(GIVEN PASSAGE begins)

Do you think bullying only occurs in big corporate houses where you have to work with a large number of employees and get smarted under a bully? Did you think a PR or an Advertising agency is free from such a social menace? Think again, ask around and you would come across anecdotes that is fit to give you sleepless nights. Such agencies fail to go through a proper induction process of forming, storming, norming and performing and end up with a lopsided organizational structure.
How do you erase this indelible scar created by your senior? Do you move to seek help from the human rights commission or speak against it and jeopardize the rest of your career growth with bad recommendations? I have been a victim of such circumstances facing bullying in the workplace for three consecutive years, which led me to do some study in this field. I wanted to know what exactly is bullying. Who is responsible for it and what could be the possible solutions?

(GIVEN PASSAGE ends)
(THE DATA begins)

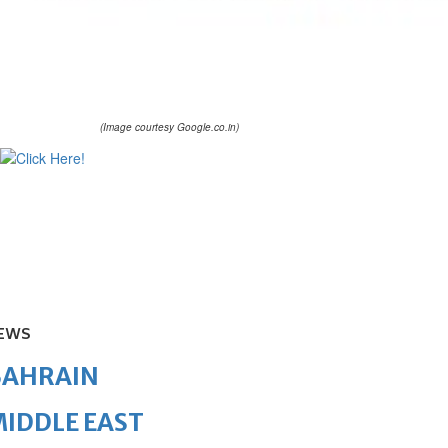
(Image courtesy Google.co.in)
EWS
BAHRAIN
IDDLE EAST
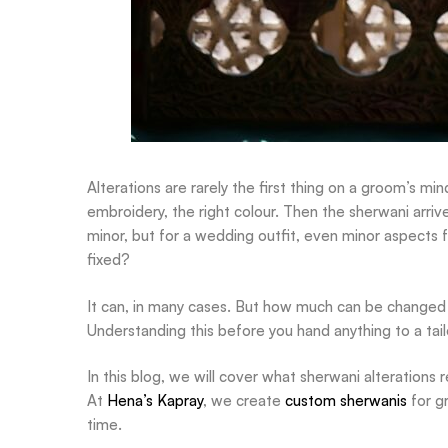
Alterations are rarely the first thing on a groom’s min
embroidery, the right colour. Then the sherwani arriv
minor, but for a wedding outfit, even minor aspects f
fixed?
It can, in many cases. But how much can be changed
Understanding this before you hand anything to a tailo
In this blog, we will cover what sherwani alterations r
At
Hena’s Kapray
, we create
custom sherwanis
for g
time.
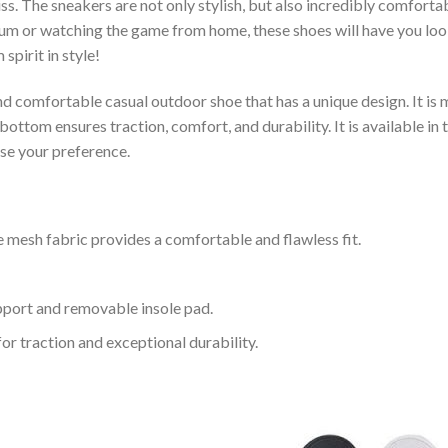
s. The sneakers are not only stylish, but also incredibly comfort
um or watching the game from home, these shoes will have you look
spirit in style!
and comfortable casual outdoor shoe that has a unique design. It i
ttom ensures traction, comfort, and durability. It is available in 
ose your preference.
 mesh fabric provides a comfortable and flawless fit.
upport and removable insole pad.
for traction and exceptional durability.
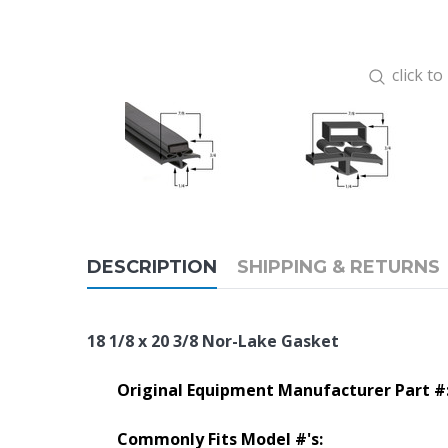
click t
DESCRIPTION
SHIPPING & RETURNS
18 1/8 x 20 3/8 Nor-Lake Gasket
Original Equipment Manufacturer Part #
Commonly Fits Model #'s:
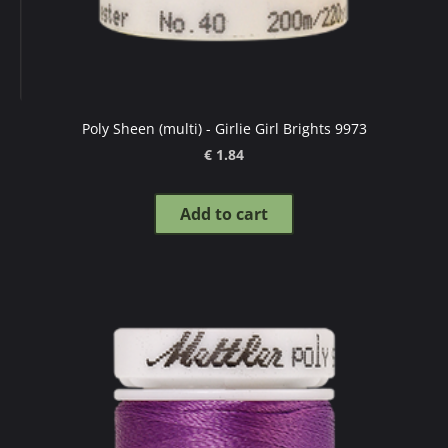
Poly Sheen (multi) - Girlie Girl Brights 9973
€ 1.84
Add to cart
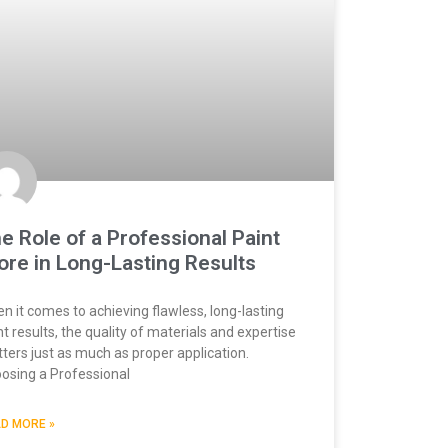
e Role of a Professional Paint
ore in Long-Lasting Results
n it comes to achieving flawless, long-lasting
nt results, the quality of materials and expertise
ters just as much as proper application.
osing a Professional
D MORE »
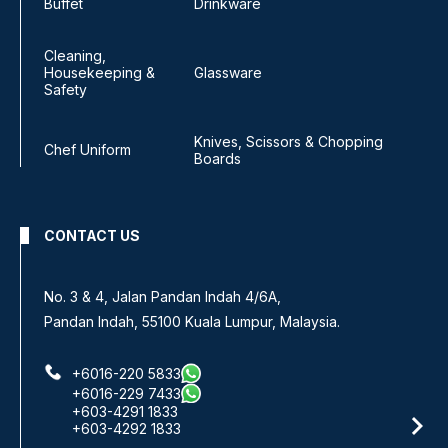
Buffet
Drinkware
Cleaning,
Housekeeping &
Glassware
Safety
Knives, Scissors & Chopping
Chef Uniform
Boards
CONTACT US
No. 3 & 4, Jalan Pandan Indah 4/6A,
Pandan Indah, 55100 Kuala Lumpur, Malaysia.
+6016-220 5833
+6016-229 7433
+603-4291 1833
+603-4292 1833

(THE DATA ends)

▶ [WHAT THIS EXERCISE ASKS]
1. Extract the passage on workplace bullying in full, word for word.
2. In the listing, replace "Glassware" with "Tableware" in the lines from the one containing "e Role of a Professional Paint" through the end of the listing, and give only those lines with nothing else changed. Leave the pictures out.

▶ [ANSWERS FOR THE TASKS]
1.
Do you think bullying only occurs in big corporate houses where you have to work with a large number of employees and get smarted under a bully? Did you think a PR or an Advertising agency is free from such a social menace? Think again, ask around and you would come across anecdotes that is fit to give you sleepless nights. Such agencies fail to go through a proper induction process of forming, storming, norming and performing and end up with a lopsided organizational structure.
How do you erase this indelible scar created by your senior? Do you move to seek help from the human rights commission or speak against it and jeopardize the rest of your career growth with bad recommendations? I have been a victim of such circumstances facing bullying in the workplace for three consecutive years, which led me to do some study in this field. I wanted to know what exactly is bullying. Who is responsible for it and what could be the possible solutions?

2.
e Role of a Professional Paint
ore in Long-Lasting Results
n it comes to achieving flawless, long-lasting
nt results, the quality of materials and expertise
ters just as much as proper application.
osing a Professional
D MORE »
Buffet
Drinkware
Cleaning,
Housekeeping &
Tableware
Safety
Knives, Scissors & Chopping
Chef Uniform
Boards
CONTACT US
No. 3 & 4, Jalan Pandan Indah 4/6A,
Pandan Indah, 55100 Kuala Lumpur, Malaysia.
+6016-220 5833
+6016-229 7433
+603-4291 1833
+603-4292 1833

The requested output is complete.